By Rajendra Diwe :
Makar Sankranti on January 14
Makar Sankranti Punya Kala 14.43 hours to 17.52 hours
Duration - 3 hours 09 mins
Makar Sankranti Maha Punya Kala - 14.43 hrs to 16.33 hrs
Duration - 01 Hour 50 Mins
Makar Sankranti is one of the few festivals in India which is celebrated in many states across the country with different names. As per Vedic Astrology, “Makar Sankranti is a significant day as the Sun enters Makar Rashi (i.e. Capricorn zodiac).” As per Hindu tradition, “The Sun is worshipped and known as Surya Dev who nourishes all living beings on the Earth. Although all twelve months in Hindu calendar when Surya Dev transits a Rashi are considered significant for worshipping Surya Deva, taking religious bath in holy water bodies and performing charity activities but the day when Surya Deva starts moving into Makar Rashi is considered the most auspicious day of the year to worship Lord Surya.”

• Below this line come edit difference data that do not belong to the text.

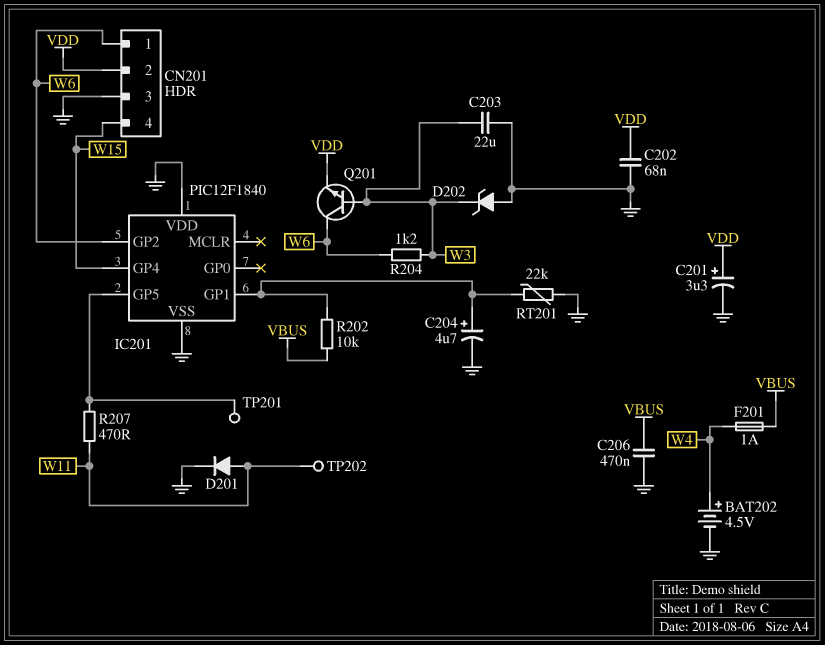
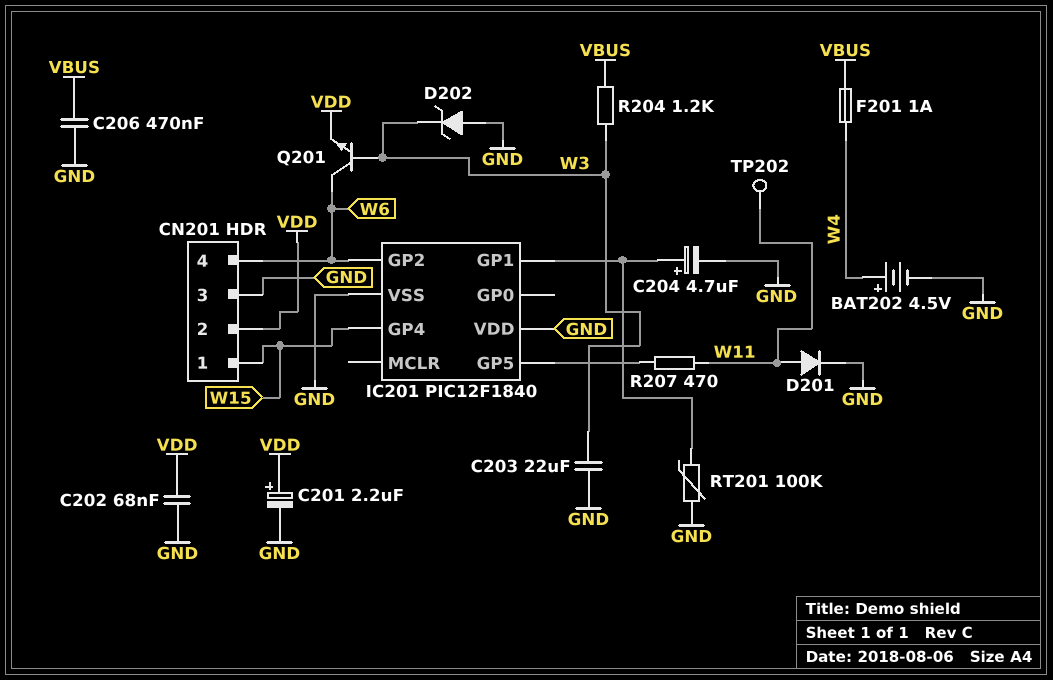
C201: 3.3uF (plus VDD, minus GND) -> 2.2uF (plus VDD, minus GND)
CN201 pin 1: W6 -> W15
CN201 pin 4: W15 -> W6
R202: 10k (IC201/GP1, VBUS) -> none
R204: 1.2k (W3, W6) -> 1.2k (VBUS, W3)
RT201: 22k (GND, IC201/GP1) -> 100k (GND, IC201/GP1)
TP201: test point (IC201/GP5) -> none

According to Rajandekar Panchang, “Uttarayan and transit of Sun in Capricorn are two different astronomical events as well as religious events. However thousands years before (precisely in year 285 C.E. as per Lahiri Ayanamsha) the day of Makar Sankranti was coinciding with the day of Uttarayana. The Uttarayana is combination of Uttara and Ayana which mean north and six months duration respectively. Hence, by the definition of Uttarayana, it occurs on the day of Winter Solstice.” Astronomically, “Makar Sankranti is significant due to the transit of Surya in Makar Rashi and Uttarayana is significant due to Surya beginning Northern journey (i.e. start moving into Northern hemisphere) after completing His six months Southern journey.”

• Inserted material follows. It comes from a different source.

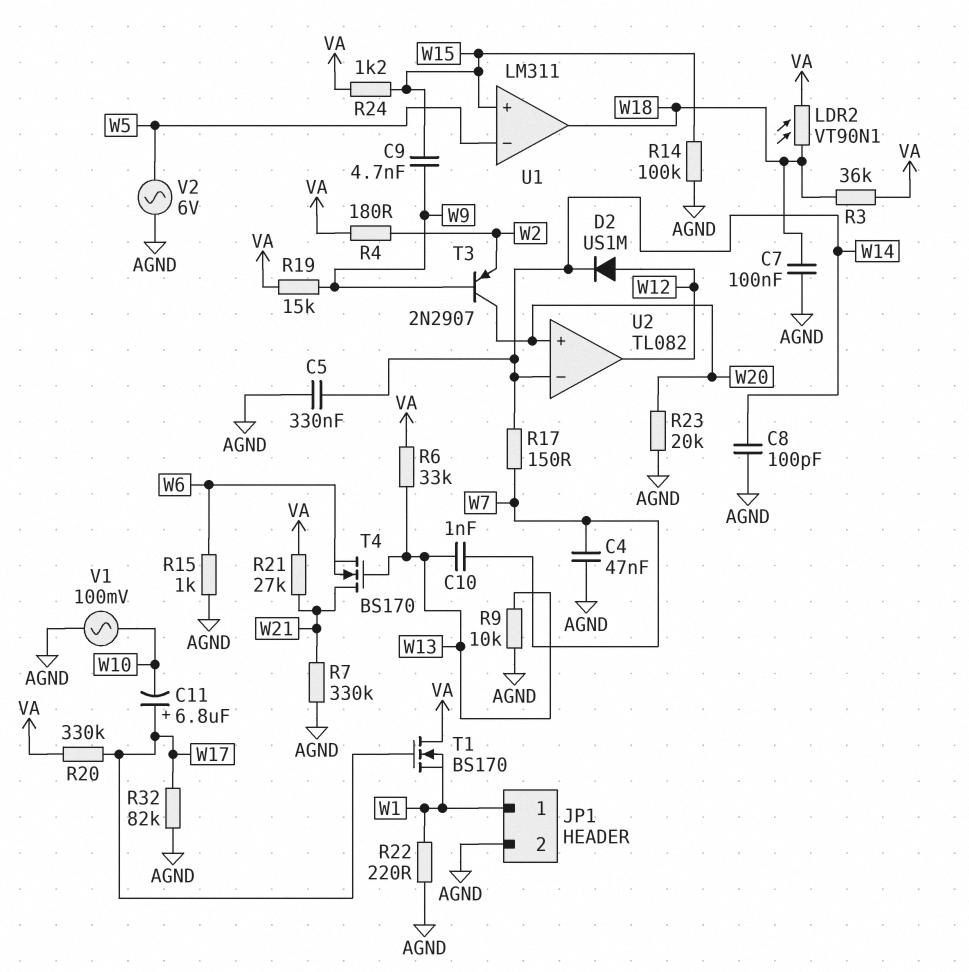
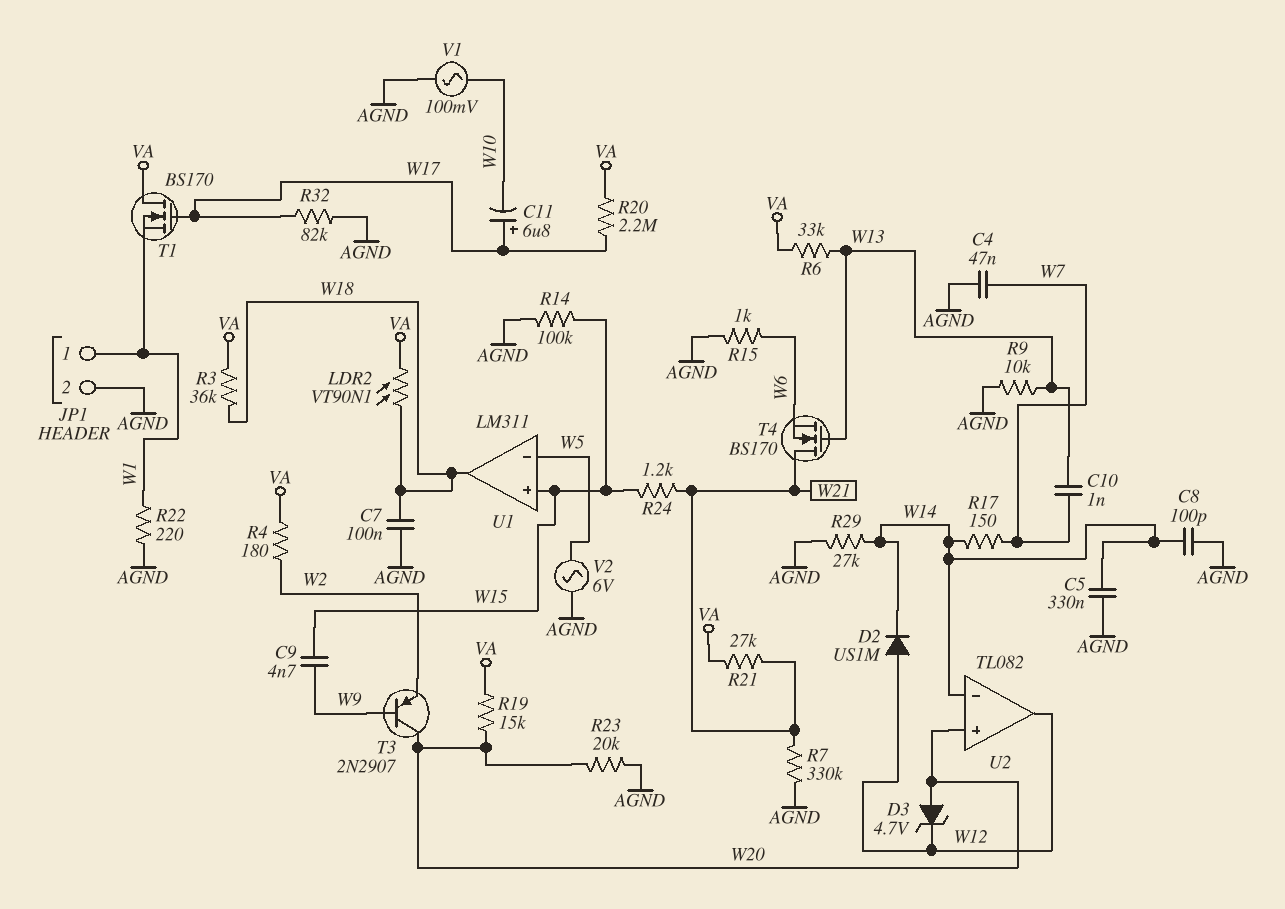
D3: none -> zener 4.7V (A W20, K W12)
R19: 15k (VA, W9) -> 15k (VA, W20)
R20: 330k (VA, W17) -> 2.2M (VA, W17)
R24: 1.2k (VA, W15) -> 1.2k (W15, W21)
R29: none -> 27k (AGND, W14)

As per Drik Panchang, “In modern India, people have stopped observing Winter Solstice for any religious activities however Bhishma Pitamah chose Uttarayana i.e. Winter Solstice to leave his body even the day of Uttarayana was not coinciding with Makar Sankranti during Mahabharata era. Hence, the day of Winter Solstice is also religiously significant to worship Surya Deva as per Vedic astrology. Makar Sankranti is a major harvest festival is also a wrong assumption.” Drik Panchang stated, “The day of Makar Sankranti continuously drifts away from winter solstice. In year 1600, Makar Sankranti fell on January 9, and in the year 2600, Makar Sankranti would fall on January 23. After 5000 years of 2015, i.e. in the year 7015 Makar Sankranti would be observed on March 23, much after winter season in India and Vernal Equinox. It shows that no way is Sankranti or any other Hindu festivals are linked to seasons. However in current time it happens to be harvest season (at least in some parts of India) at the time of Makar Sankranti and it adds zest to the Sankranti festivities.
Makar Sankranti Phalam
n In Maharashtra people are keen to know the effects of Makar Sankranti.

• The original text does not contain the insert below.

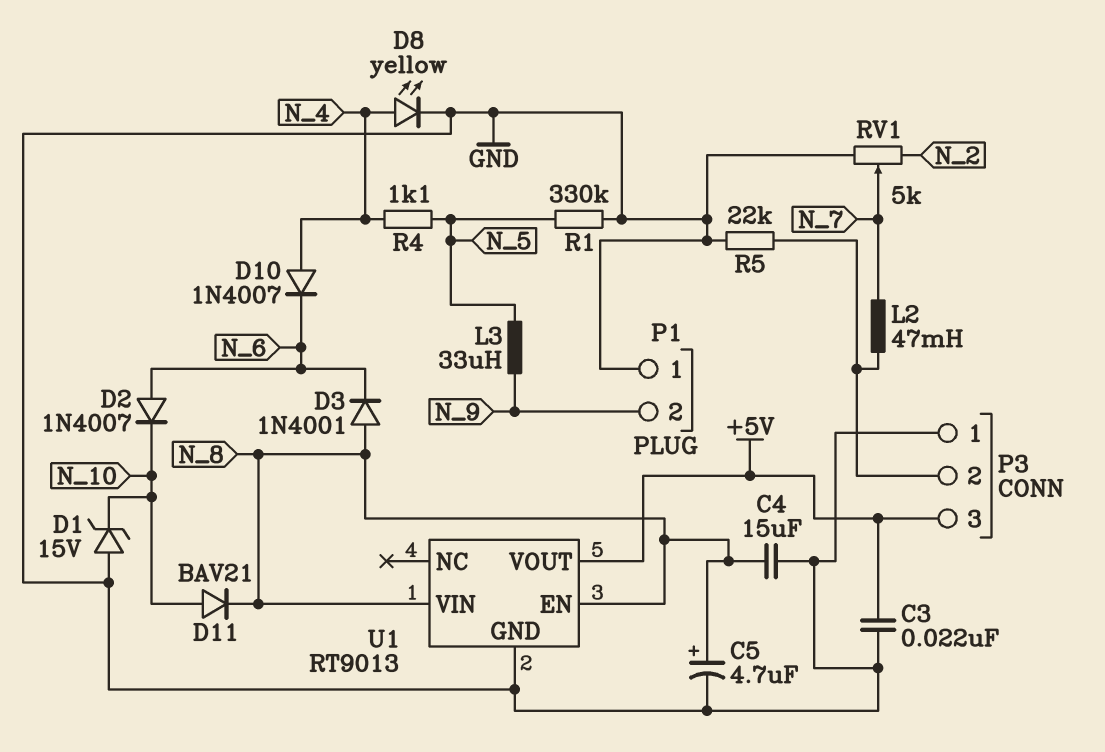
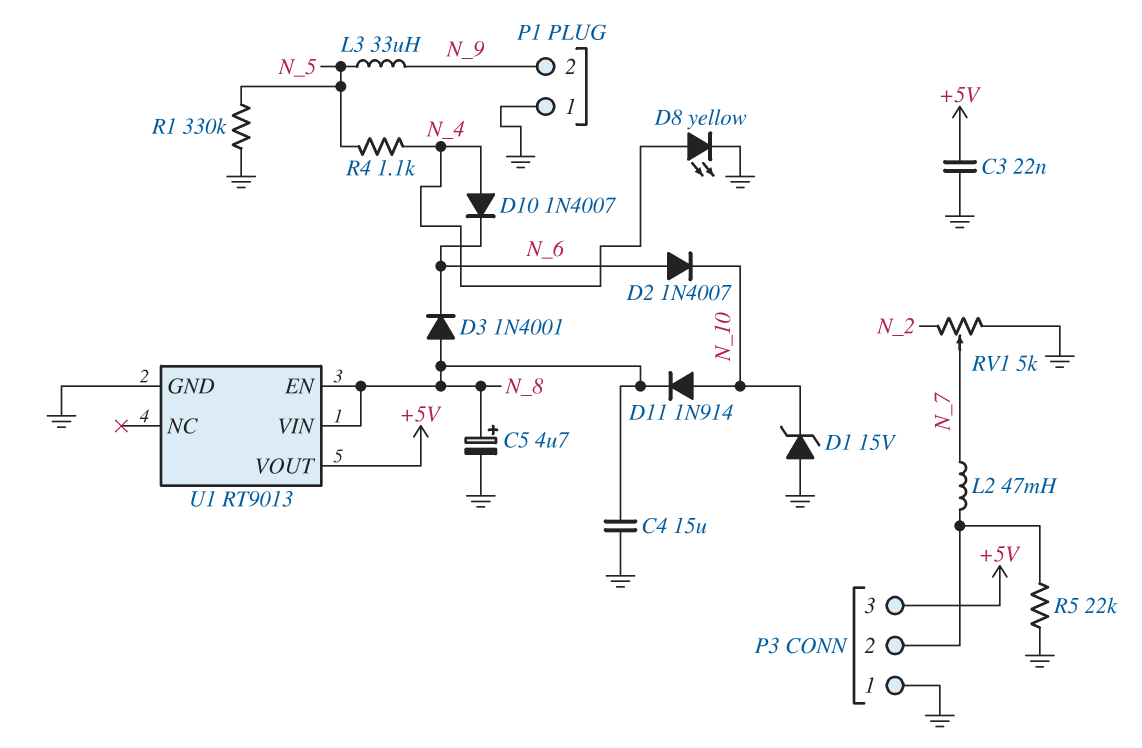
D11: diode BAV21 (A N_10, K N_8) -> diode 1N914 (A N_10, K N_8)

n According to different almanacs the effects are as follows:
n Good for learned, scholar and educated people
n Commodities cost would be normal
n Brings fear and anxiety
n Good health for people, affinity among nations and increase of grain stocks.
India celebrates Sankranti with different names
n In Tamil Nadu, Sankranti is known as Pongal and it is celebrated for four days.
n In Gujarat, Sankranti is celebrated as Uttarayana.
n In Andhra Pradesh, Sankranti is known as Pedda Panduga and similar to Tamil Nadu it is celebrated for four days.
n In Rajasthan, Makar Sankranti is known as Uttarayana.
n In Haryana, Makar Sankranti is known as Maghi.
n In Punjab, Sankranti is celebrated as Lohri and is observed one day before of Makar Sankranti.
n In Assam, Sankranti is known as Magh Bihu or Bhogali Bihu or Maghar Domahi.
n In Karnataka, Sankranti is known as Sankranthi and Makar Sankramana.
n However, in all regions Sankranti is observed as the day of thanksgiving to Surya Dev, the Lord of the light and energy who nourishes all living beings on the Earth.
n Sankranti Punya Kaal is different for all cities.
n In most regions, Sankranti festivities last for two to four days.